▶ **Text for analysis**
The two pillars of Modern Physics that began to be developed at the turn of the century from the 19th to the 20th are Quantum Mechanics and the Theory of Relativity. Classical Physics, represented by Newton's Mechanics, turned out to be inadequate to explain the pnenomena in microscopic scale or those involving fast-moving bodies whose speed is colse to the speed of light. The totally new concepts of Quantum Mechanics were needed to account for the microscopic scale pnenomena. On the other hand, the fact that the light travels with the same speed in all directions, regardless of the motion of the source or the observer, led A. Einstein (1879-1955) to develop the Special Theory of Relativity in 1905. The Galilean coordinate transformation between the reference frames moving with respect to each other cannot be compatible with the constancy of the speed of light and had to be replaced by the Lorentz transformation. Einstein further postulated that all laws of physics are the same in all inertial reference frames whose coordinates are related to each other by Lorentz transformations.

▶ **Data under study**
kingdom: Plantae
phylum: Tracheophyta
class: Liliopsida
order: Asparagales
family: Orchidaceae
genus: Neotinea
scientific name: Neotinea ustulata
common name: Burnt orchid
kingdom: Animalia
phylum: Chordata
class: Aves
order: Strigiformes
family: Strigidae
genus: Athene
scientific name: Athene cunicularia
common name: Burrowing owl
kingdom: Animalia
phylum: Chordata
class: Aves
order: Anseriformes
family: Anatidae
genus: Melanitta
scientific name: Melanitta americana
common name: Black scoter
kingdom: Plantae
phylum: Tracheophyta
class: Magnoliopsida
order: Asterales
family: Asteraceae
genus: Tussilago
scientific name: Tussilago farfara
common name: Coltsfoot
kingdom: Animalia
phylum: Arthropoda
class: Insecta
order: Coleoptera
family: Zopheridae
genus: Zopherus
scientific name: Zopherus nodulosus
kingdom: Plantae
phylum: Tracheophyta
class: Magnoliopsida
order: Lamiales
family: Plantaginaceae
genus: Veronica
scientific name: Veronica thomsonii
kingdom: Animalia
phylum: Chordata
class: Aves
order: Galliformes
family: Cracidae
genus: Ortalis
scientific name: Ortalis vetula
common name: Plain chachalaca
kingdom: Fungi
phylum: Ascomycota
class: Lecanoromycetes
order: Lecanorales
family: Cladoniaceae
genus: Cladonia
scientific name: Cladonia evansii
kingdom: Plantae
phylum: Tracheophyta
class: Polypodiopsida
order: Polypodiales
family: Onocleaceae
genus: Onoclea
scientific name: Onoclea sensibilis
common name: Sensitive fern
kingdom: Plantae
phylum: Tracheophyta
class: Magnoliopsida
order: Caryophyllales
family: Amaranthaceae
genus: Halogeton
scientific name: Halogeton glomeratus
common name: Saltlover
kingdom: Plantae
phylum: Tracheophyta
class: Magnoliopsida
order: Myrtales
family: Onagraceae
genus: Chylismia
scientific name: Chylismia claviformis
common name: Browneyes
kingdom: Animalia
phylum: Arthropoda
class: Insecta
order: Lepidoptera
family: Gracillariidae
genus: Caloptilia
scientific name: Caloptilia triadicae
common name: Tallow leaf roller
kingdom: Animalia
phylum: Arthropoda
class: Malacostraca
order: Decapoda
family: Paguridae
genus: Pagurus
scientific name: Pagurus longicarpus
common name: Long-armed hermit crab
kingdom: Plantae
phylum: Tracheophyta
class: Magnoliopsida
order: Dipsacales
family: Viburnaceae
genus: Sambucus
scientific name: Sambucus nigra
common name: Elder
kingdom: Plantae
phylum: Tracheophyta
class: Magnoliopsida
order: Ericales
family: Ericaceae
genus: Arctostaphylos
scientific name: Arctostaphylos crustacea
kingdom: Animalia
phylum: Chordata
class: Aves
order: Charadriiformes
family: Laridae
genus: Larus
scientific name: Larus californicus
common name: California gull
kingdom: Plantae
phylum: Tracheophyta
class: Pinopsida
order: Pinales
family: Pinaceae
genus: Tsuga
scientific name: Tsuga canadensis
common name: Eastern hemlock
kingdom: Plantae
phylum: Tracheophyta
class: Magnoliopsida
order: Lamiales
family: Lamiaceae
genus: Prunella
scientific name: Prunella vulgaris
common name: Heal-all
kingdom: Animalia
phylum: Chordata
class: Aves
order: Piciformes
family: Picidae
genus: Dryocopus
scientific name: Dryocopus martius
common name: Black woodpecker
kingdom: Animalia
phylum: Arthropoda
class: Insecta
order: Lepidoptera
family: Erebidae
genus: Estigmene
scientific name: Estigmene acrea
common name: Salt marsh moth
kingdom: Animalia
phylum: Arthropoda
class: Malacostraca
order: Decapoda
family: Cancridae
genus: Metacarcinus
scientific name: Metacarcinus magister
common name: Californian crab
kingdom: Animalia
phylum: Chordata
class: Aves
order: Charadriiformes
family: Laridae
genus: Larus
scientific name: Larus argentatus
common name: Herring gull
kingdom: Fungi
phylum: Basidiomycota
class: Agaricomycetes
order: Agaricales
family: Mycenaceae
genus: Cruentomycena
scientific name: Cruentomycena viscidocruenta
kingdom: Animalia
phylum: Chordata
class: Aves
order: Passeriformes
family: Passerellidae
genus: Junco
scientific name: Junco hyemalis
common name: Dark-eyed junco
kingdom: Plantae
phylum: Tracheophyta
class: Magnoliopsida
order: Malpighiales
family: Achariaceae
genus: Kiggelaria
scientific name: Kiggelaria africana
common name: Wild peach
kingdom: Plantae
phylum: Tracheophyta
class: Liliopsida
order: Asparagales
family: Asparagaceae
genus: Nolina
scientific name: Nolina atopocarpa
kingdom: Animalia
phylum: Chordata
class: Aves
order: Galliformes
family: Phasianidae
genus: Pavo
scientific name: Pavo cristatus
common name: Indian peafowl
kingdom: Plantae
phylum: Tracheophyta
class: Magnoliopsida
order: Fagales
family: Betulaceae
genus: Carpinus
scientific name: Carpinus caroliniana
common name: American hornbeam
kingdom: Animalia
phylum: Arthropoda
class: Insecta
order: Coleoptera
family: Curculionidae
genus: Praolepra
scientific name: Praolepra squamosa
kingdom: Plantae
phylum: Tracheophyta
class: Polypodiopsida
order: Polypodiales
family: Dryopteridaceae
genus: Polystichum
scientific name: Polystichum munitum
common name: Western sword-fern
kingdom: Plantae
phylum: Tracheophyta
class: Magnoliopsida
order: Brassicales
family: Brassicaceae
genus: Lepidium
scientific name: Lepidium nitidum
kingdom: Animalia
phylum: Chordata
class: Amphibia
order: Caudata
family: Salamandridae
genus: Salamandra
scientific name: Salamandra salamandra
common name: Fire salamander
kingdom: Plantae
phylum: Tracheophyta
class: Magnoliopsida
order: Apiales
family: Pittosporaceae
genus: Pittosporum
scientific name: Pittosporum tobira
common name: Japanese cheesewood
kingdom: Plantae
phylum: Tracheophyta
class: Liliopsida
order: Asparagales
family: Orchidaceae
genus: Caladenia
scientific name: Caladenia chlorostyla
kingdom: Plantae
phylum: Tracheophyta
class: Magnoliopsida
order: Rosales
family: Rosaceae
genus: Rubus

▶ **Task instructions**
1 - Translate this sentence from the passage on modern physics into Spanish: "Einstein further postulated that all laws of physics are the same in all inertial reference frames whose coordinates are related to each other by Lorentz transformations."
2 - Carry on the passage on modern physics from its last sentence.
You won't need the data for this.

▶ **Per-task outputs**
1 - Einstein postuló además que todas las leyes de la física son las mismas en todos los sistemas de referencia inerciales cuyas coordenadas están relacionadas entre sí mediante transformaciones de Lorentz.

2 -
The first of Newton's laws of motion, that a body moves with a constant velocity unless acted on by forces, is really a statement about a particular reference frame, an inertial frame, in which the second law holds. The second law, that a body is accelerated in proportion to and in the direction of the force acted on it, cannot be justified without the specification of the reference frame provided by the first law. Is the inertial frame unique? Obviously not. Any frame that is moving uniformly with respect to a given inertial frame also satisfies the first law and is an inertial frame. In Classical Mechanics, the coordinates of the inertial frames are related to each other by the Galilean transformations. Newton's second law can be seen to be invariant under the Galilean transformation if one only considers those forces that depend on the relative positions of the interacting bodies. Newton's laws of motion appear the same in all inertial frames and therefore, as far as Newton's Mechanics is concerned, there can be no physical criteria for a perferred inertial frame. The idea of the 'rest frame' loses its absolute meaning, and word 'velocity' can only retain the relative meaning. This fact may be called the 'Newtonian Relativity'.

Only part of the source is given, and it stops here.